In parallel, most cross-platform tools have also improved in the past two years. Quite a few applications developed in Flutter are almost indistinguishable from a native application. Moreover, some Web APIs nowadays are also able to leverage smartphone sensors. Think about it, outside of the top 10 most popular mobile applications, as a user, can you list at least 3 applications that you really wish had a native look and feel?
I still believe KMP to be a very clean technical solution to address the many problems that still exist in mobile teams nowadays. Problems like mismatch in analytics events, incoherent business logic and user navigation flow, as well as, the challenges of keeping feature parity within platforms, could all be addressed more easily with KMP while still leveraging all the benefits of native development.
These are problems that stem from the many organisational changes and communication issues that almost all companies face over time. Engineers move to other companies, new employees have different ways of working and expectations, habits and standards get lost. Believe it or not, sometime in the future, your codebase will reflect those periods.
At this point you are probably thinking that “that is not something a cross-platform tool should be responsible to solve”, and you would be right. But if a tool contributes to reducing these problems somehow, then it will be another strong reason to adopt it.
That is why I believe that for a platform like KMP to become more adopted, it has to have clear benefits not only for greenfield projects, but mainly for existing and ongoing projects.
KMP can provide less risk, from both the user experience and all the logistical nightmares of staff changes, that a big-bang migration to a cross-platform framework like React Native or Flutter would require. KMP can, in theory, leverage existing teams and capabilities with comparatively less risk.
As I have written in my past article, with KMP teams could end up having fewer native engineers in total, albeit they would be more focused on each app’s UI and UX, and have a few Kotlin-only developers that would focus on the domain/business logic and user data flow in general. For example, and I am grossly oversimplifying, a team could have three kotlin developers, one iOS and one Android developer instead of three iOS and three Android developers.
Less specialised staff is a clear business benefit since companies would have to hire less native developer engineers and could “more easily” grow less experienced engineers into the Kotlin-only part of the codebase.
However, no matter how beneficial a new tool may be, its ease of adoption and integration is still one of the main factors to consider, especially for those companies that constantly run “against the clock”.
In these contexts, which have been the case for almost all companies I have worked for, it has to be clear how existing teams will communicate and cooperate:
- How much would existing Android and iOS teams have to change in their codebases before KMP’s adoption?

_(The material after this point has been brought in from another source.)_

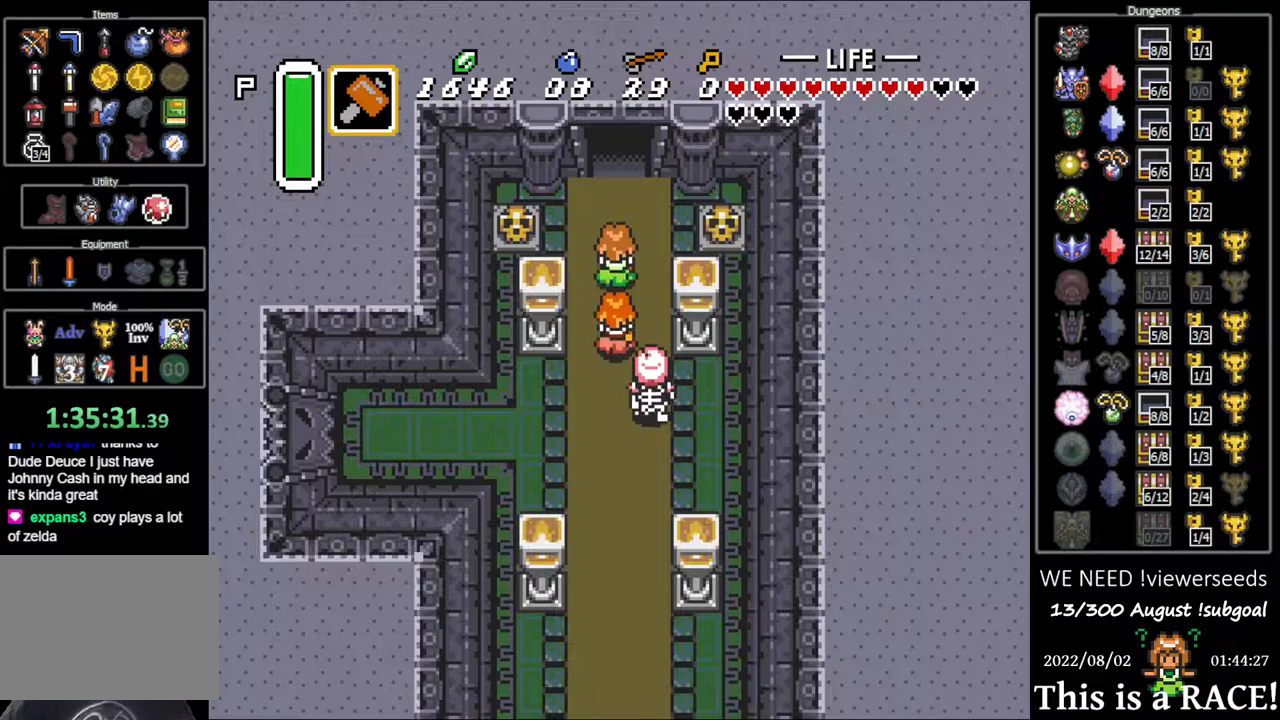
{"buttons": ["DPAD_UP"], "events": []}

Is there any checklist or set of standards that teams could check against to measure themselves before starting? How long could it take?
- Where does code ownership sit between teams, who owns the repositories, and what new ways of working will have to emerge for this closer collaboration between native platforms? What are the trade-offs?

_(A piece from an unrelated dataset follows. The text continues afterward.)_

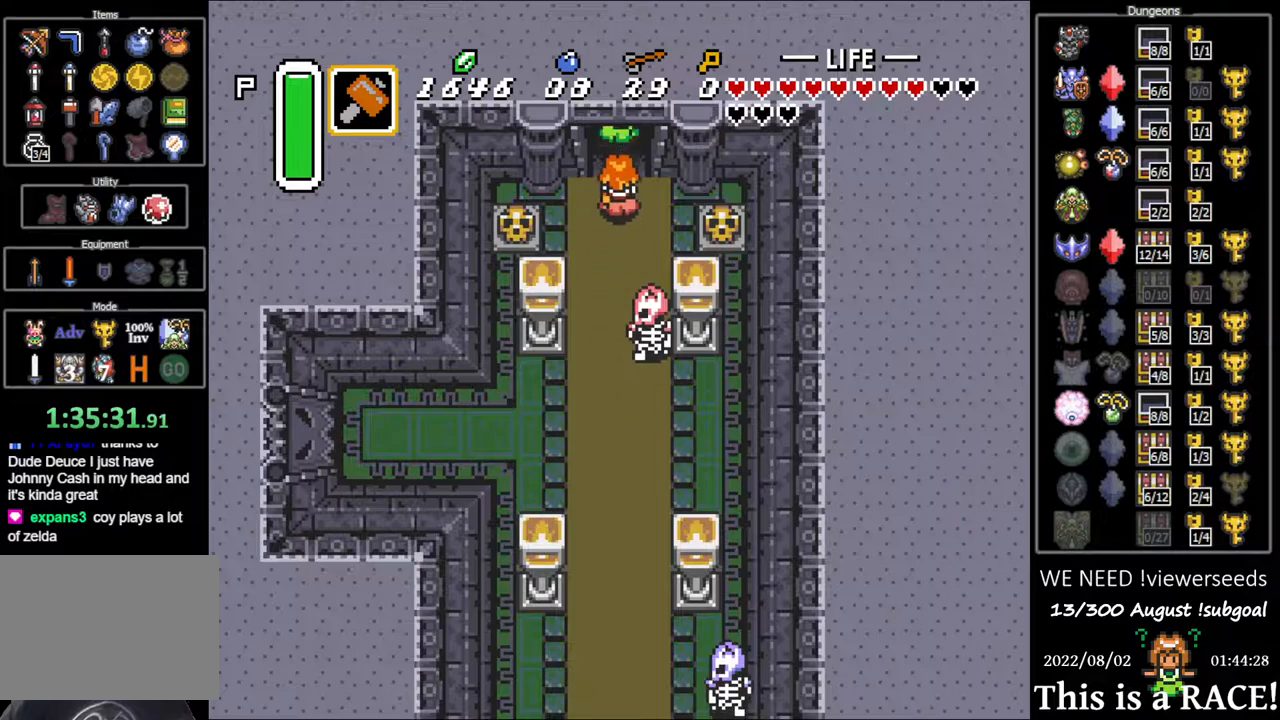
{"buttons": ["DPAD_UP"], "events": []}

- Are most tutorials and examples up to date so that engineers face almost zero migration obstacles? What if the migration attempt fails for some reason? How quickly is it to revert?
I am not expecting Jetbrains to have all the answers to these highly contextual questions. I was happy to see that they have attempted to address some of them in the Introduce cross-platform mobile development to your team article. But I wish teams and companies that have “successfully” adopted KMP, would focus more on this side of the story and less on the technical benefits of KMP or their own technical solution.
In the meantime, I have downloaded and run a KMP project referenced in the official documentation on my laptop just for fun. The app ran great on an Android device, but unfortunately, I have been unable to build it on Xcode due to a few build issues I struggled to resolve.